→ **EXCERPT PROVIDED**:
## START
A flue restrictor to control air flow in a combustion apparatus having an exhaust system that includes a flue. The restrictor has a housing to be attached in the flue. There is a first valve member located in the housing and a second valve member located in the housing. Each valve member is composed of open and closed areas, and cooperates with the other valve member to act as a valve. Movement of one valve member relative to the other controls air flow in the restrictor, and thus in the combustion apparatus. The restrictor provides sensitive control and ease of adjustment in position.

FIELD OF THE INVENTION 
This invention relates to a flue restrictor for use on a combustion 
apparatus, usually a furnace, boiler or water heater. 
DESCRIPTION OF THE PRIOR ART 
The gas or oil burning furnace that finds wide application in central 
heating systems in the United States and Canada is a commendably efficient 
mechanical device. In the Northern United States and Canada such a furnace 
will typically be in daily use for six months of the year yet for the 
first ten or fifteen years of its life the only maintenance that is 
necessary is usually the occasional application of a small amount of 
lubricating oil and the annual changing of the filter. 
From a combustion point of view the furnace is less commendable. When 
tested under laboratory conditions the typical efficiency is about 80% but 
field tests of a typical furnace boiler or water heater show that the 
actual working deficiency is closer to 50%. However even here the fault 
lies not with the furnace but with the exhaust or venting system through 
which the combusted gases pass to atmosphere. 
It has been recognized for some time that this efficiency loss stems from 
the venting system allowing too much air to flow through the applicance. 
When a combustion device is running the gases flow from a combustion 
chamber, through a heat exchanger, into the flue and then into the 
atmosphere. Air is fed to the combustion chamber for the combustion but 
the air fed is not in any way controlled in the usual combustion apparatus 
and this is the basis of the problem. Excess air lowers the temperature of 
the flue gases flowing through the heat exchanger. Furthermore the greater 
the draft of the flue then the more air is present to dilute that used by 
the burner and less heat reaches the heat exchanger. 
The excess gas introduced is also undesirable in the actual combustion 
step. The excess air upsets the desirable ratios for combustion so that 
unburned fuel escapes into the flue.
## END
→ **JOBS**:
1. According to the flue restrictor description, what is the typical efficiency of the furnace when tested under laboratory conditions?
2. Transcribe the flue restrictor description from "It has been" to "reaches the heat exchanger.".
3. Write the next part of the flue restrictor description, picking up after its final sentence.
The listing that comes next is not needed for any of this work.

→ **DATA EXCERPT**:
## START
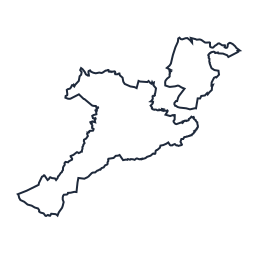 Muara Enim, Sumatera Selatan, Indonesia (Mercator projection), rotated 8°
{"feature_id": "22746128B32446581498560", "entity_name": "Muara Enim", "entity_type": "district", "adm_level": 2, "iso_a3": "IDN", "parent_name": "Indonesia", "parent_adm1": "Sumatera Selatan", "projection": "mercator", "projection_center": [104.014, -3.695], "detail": "fine", "context": "isolated", "style": "outline", "palette": "slate", "viewbox_px": 256, "rotation_deg": 8, "n_neighbors": 0, "source": "geoboundaries", "source_scale": "gbopen_adm2", "svg_char_len": 5768}
<svg xmlns="http://www.w3.org/2000/svg" viewBox="0 0 256 256"><g transform="rotate(8 128 128)"><path d="M51.6,223.1L53.1,223.9L56.3,224.3L58.4,226.4L59.1,226.5L60.7,225.3L61.7,225.4L62.1,225.8L63.1,225.7L63.9,223.6L68.1,223.4L69.3,223.7L70.4,224.5L71.2,221.2L73.8,216.2L74.2,214.2L74.6,210.3L73.3,207.9L73.0,205.7L73.2,204.1L73.8,203.0L76.7,202.4L77.5,201.5L77.6,200.6L80.2,200.1L83.7,198.7L85.9,198.6L85.6,189.0L85.8,184.4L91.8,184.3L95.3,182.0L95.6,182.1L95.3,182.0L98.4,177.7L99.5,177.0L101.6,176.6L103.6,174.4L104.5,174.1L105.7,173.0L106.5,173.1L107.4,171.4L109.4,170.4L110.5,168.2L112.5,167.0L112.8,166.3L112.5,164.9L113.1,163.4L112.7,161.8L112.9,161.2L117.9,159.7L119.7,157.3L122.2,156.7L123.4,155.9L127.6,160.5L130.5,159.5L131.7,159.6L132.2,158.8L134.4,159.1L135.1,158.4L137.4,158.3L139.0,158.6L140.5,157.1L141.1,156.9L143.6,157.4L146.0,156.5L146.0,157.0L149.5,155.4L150.9,153.9L154.2,152.3L156.2,150.0L157.0,149.7L157.5,150.0L158.4,149.8L158.6,149.5L158.6,146.8L159.3,145.9L160.1,145.6L162.3,143.1L162.6,140.9L165.3,140.0L168.2,138.2L169.9,136.7L171.9,139.0L172.6,139.3L174.3,139.0L174.8,138.4L176.6,137.4L178.3,138.5L179.4,138.3L180.3,138.7L183.5,137.4L183.7,136.9L181.9,134.4L182.4,131.5L184.2,131.2L185.0,129.2L187.2,128.5L187.4,128.2L188.3,128.1L189.0,127.5L190.3,127.2L190.7,126.5L192.1,126.3L192.3,125.4L193.7,124.2L193.8,123.3L194.4,122.9L194.2,122.3L195.2,121.4L195.3,120.9L195.0,120.9L196.1,119.9L195.9,119.4L196.6,118.6L196.5,118.0L197.0,117.6L197.0,116.4L196.0,113.9L195.8,112.7L195.0,112.3L194.0,111.3L194.0,110.9L192.3,110.0L191.5,109.2L191.8,108.5L191.4,107.9L190.0,108.5L189.2,108.0L188.0,109.8L187.0,110.6L187.0,111.8L186.1,112.4L184.6,112.6L184.6,112.9L183.4,112.8L183.0,113.3L182.6,113.2L181.2,113.9L181.7,114.9L181.1,115.5L180.4,115.0L179.7,115.2L175.5,117.4L174.8,117.4L173.8,117.0L172.4,115.6L172.1,114.8L173.0,113.2L172.5,108.7L172.3,108.7L172.4,109.5L172.1,109.6L170.6,109.0L168.1,110.3L163.3,109.6L164.8,106.2L164.9,105.5L164.5,105.1L163.5,105.8L162.5,105.5L161.6,105.9L160.2,105.5L160.7,104.5L159.1,104.4L159.7,106.0L156.4,105.4L156.3,106.1L154.8,106.4L153.3,105.9L151.9,106.0L151.5,106.3L149.5,105.9L148.9,105.1L149.1,104.8L148.9,104.3L147.3,102.7L148.8,100.7L149.2,99.4L148.9,98.9L149.0,98.5L146.8,98.5L147.6,97.7L148.5,95.6L147.9,93.2L148.4,92.6L149.6,92.5L150.1,91.9L149.8,90.5L150.1,89.7L150.2,84.8L147.3,82.2L147.3,79.4L146.1,80.2L145.5,79.3L145.2,80.9L144.1,80.5L141.8,78.6L140.8,79.8L133.5,80.3L131.9,79.9L131.0,87.3L128.8,86.6L124.5,86.5L118.6,84.8L116.9,82.8L115.6,78.9L112.6,77.0L111.9,75.2L111.4,75.3L109.9,76.3L107.9,76.5L107.5,75.9L107.7,74.8L107.3,74.0L106.6,73.8L104.7,74.5L104.2,74.3L103.5,74.9L102.5,74.4L101.6,74.9L101.1,74.8L100.6,73.3L100.1,73.3L98.7,74.1L97.8,74.3L95.0,76.8L94.0,77.2L91.8,77.1L88.5,78.3L86.0,78.1L83.6,77.4L82.4,76.2L81.1,77.1L81.0,78.0L82.0,81.5L81.1,81.7L78.8,80.7L77.3,78.4L74.7,76.0L73.2,75.2L72.6,77.3L74.3,79.1L74.2,81.8L72.9,83.5L72.7,88.2L69.7,92.5L69.3,93.6L68.6,93.0L68.6,94.1L67.3,93.2L66.6,93.4L65.8,95.9L65.0,97.1L62.9,98.0L62.1,98.8L63.2,102.9L63.2,104.0L61.8,105.0L61.8,106.7L64.2,107.3L65.7,107.3L66.9,107.0L74.7,101.5L80.1,105.4L80.8,105.4L89.3,110.7L90.6,110.9L93.1,110.7L94.0,112.1L95.4,111.7L95.6,112.1L95.2,112.7L94.0,112.6L94.5,114.0L93.3,115.0L93.5,115.3L94.4,114.9L94.8,115.3L94.2,116.2L94.8,118.8L92.0,120.0L90.9,121.0L91.9,123.1L94.1,123.2L94.3,122.8L94.6,123.0L94.5,124.1L93.8,124.5L94.7,126.9L91.8,126.4L89.9,127.5L90.1,127.8L90.5,127.7L90.6,128.5L91.5,128.6L91.3,129.3L92.3,130.3L92.5,131.0L92.2,131.8L92.5,133.0L94.0,133.6L94.1,134.3L93.7,135.5L90.5,136.2L89.9,136.9L90.1,137.5L89.8,138.0L88.6,138.1L88.8,138.5L88.3,139.5L89.4,141.5L88.0,144.3L86.1,145.7L86.1,147.2L87.1,149.0L86.1,150.7L86.1,152.0L85.5,153.2L85.8,154.7L85.5,156.7L85.6,157.8L84.9,157.9L84.2,158.7L82.7,159.7L81.4,159.1L80.7,159.1L77.6,162.3L75.1,163.7L75.2,164.3L76.9,166.0L77.0,167.1L74.1,169.2L73.5,170.3L70.8,170.3L70.0,171.7L70.4,172.7L70.3,173.8L69.7,174.6L69.2,176.1L69.4,178.9L68.9,179.6L68.6,181.0L67.7,181.8L66.2,184.9L65.5,185.6L65.2,187.5L64.0,189.5L62.7,188.1L59.7,188.2L58.0,187.6L57.4,187.9L57.0,189.2L55.6,190.7L51.9,186.6L51.4,186.5L50.6,187.6L49.6,188.2L47.5,194.7L47.4,196.7L36.4,204.2L28.1,208.9L28.9,209.6L30.0,212.4L31.5,214.3L35.5,215.5L39.2,217.8L43.4,218.3L46.7,219.7L50.1,220.2L51.5,221.8L51.6,223.1ZM165.3,32.4L165.4,35.7L163.7,41.5L162.3,49.6L161.5,58.2L160.5,60.4L158.1,63.1L162.1,64.5L161.2,64.9L161.2,65.2L162.6,66.0L162.3,66.3L161.2,65.9L162.0,68.4L161.6,68.9L162.1,70.9L161.8,71.7L159.9,73.6L158.6,75.8L158.4,77.4L159.0,80.7L163.2,81.5L164.1,81.4L168.8,80.2L171.3,79.1L172.4,79.1L175.4,80.4L178.5,81.2L174.0,89.2L173.4,91.0L172.9,94.5L171.8,94.6L170.5,96.7L170.6,98.0L171.7,99.5L172.5,99.4L174.1,100.3L176.3,100.6L182.9,100.4L186.8,100.9L191.6,99.1L192.6,99.1L192.9,89.0L195.3,88.7L196.1,86.1L199.6,85.1L201.5,82.4L202.3,83.6L203.6,81.3L205.7,78.7L205.5,75.7L206.1,73.5L204.7,74.2L204.5,71.2L206.2,66.3L207.8,65.3L208.5,65.6L210.7,62.5L209.6,58.7L205.5,58.6L202.5,57.2L202.0,56.5L199.9,52.7L200.0,52.0L199.3,51.2L199.0,48.1L198.1,47.3L198.1,45.6L197.4,45.0L197.4,44.3L198.6,42.5L199.2,42.4L199.8,41.4L202.3,40.5L203.3,40.7L203.7,41.5L204.2,41.6L206.5,40.7L206.8,41.4L207.3,41.5L211.7,41.1L216.2,42.2L217.5,43.7L226.2,37.5L226.5,37.2L225.8,36.4L227.9,35.7L224.1,33.6L222.8,32.2L220.0,30.3L217.6,29.5L216.6,29.6L215.4,30.9L215.2,31.5L215.3,33.6L214.8,34.7L214.4,34.9L213.4,35.0L212.4,34.5L212.7,33.2L212.4,32.6L209.9,33.0L206.5,31.5L205.5,31.8L203.8,33.6L202.9,34.2L201.2,36.4L200.3,36.7L198.4,36.4L197.9,35.7L197.3,32.1L196.8,31.9L193.4,32.6L192.3,32.6L188.4,30.6L186.7,30.3L183.7,31.0L182.5,30.6L177.8,30.1L179.2,32.6L179.6,34.6L177.1,32.3L174.2,30.7L172.5,31.1L169.3,32.7L167.9,32.6L166.4,31.4L165.3,32.4Z" fill="none" stroke="#1e293b" stroke-width="2"/></g></svg>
## END
→ **PER-TASK ANSWERS**:
1. About 80%.

2.
It has been recognized for some time that this efficiency loss stems from 
the venting system allowing too much air to flow through the applicance. 
When a combustion device is running the gases flow from a combustion 
chamber, through a heat exchanger, into the flue and then into the 
atmosphere. Air is fed to the combustion chamber for the combustion but 
the air fed is not in any way controlled in the usual combustion apparatus 
and this is the basis of the problem. Excess air lowers the temperature of 
the flue gases flowing through the heat exchanger. Furthermore the greater 
the draft of the flue then the more air is present to dilute that used by 
the burner and less heat reaches the heat exchanger.

3.
Even when the combustion apparatus is not in operation air can still flow 
rapidly through the furnace causing a further loss of heat by taking heat 
from the apparatus as well as from the surroundings and exhausting that 
heat up the flue. 
It is therefore clear that excess air flow through the combustion apparatus 
is undesirable. What is desirable is an optimum flow, able to support 
combustion at the maximum possible level and not so great that inefficient 
combustion and heat loss are induced. 
Attempts at solving the above problems include those set out in Canadian 
Pat. Nos. 1,119,497 and 1,134,229. 
Unfortunately these devices, although obviously helping to solve the 
problem, do so in a relatively unsatisfactory way. In particular although 
they are adjustable the adjustment means is relatively imprecise and the 
actual adjusting step laborious. Although they act to restrict the air 
flow through the combustion apparatus they do so in a way that cannot be 
fine tuned for an individual apparatus. 
SUMMARY OF THE INVENTION 
The present invention seeks to provide an apparatus in which fine tuning of 
the air flow through the combustion apparatus can be achieved. 
Accordingly the present invention provides a flue restrictor to control air 
flow in a combustion apparatus having an exhaust system that includes a 
flue, the restrictor comprising a housing to be attached in the flue; a 
first valve member located in the housing and a second valve member 
located in the housing, each valve member being composed of open and 
closed areas, and cooperating with the other valve member to act as a 
valve whereby by movement of one valve member relative to the other, air 
flow in the restrictor, and thus in the combustion apparatus, is 
controlled.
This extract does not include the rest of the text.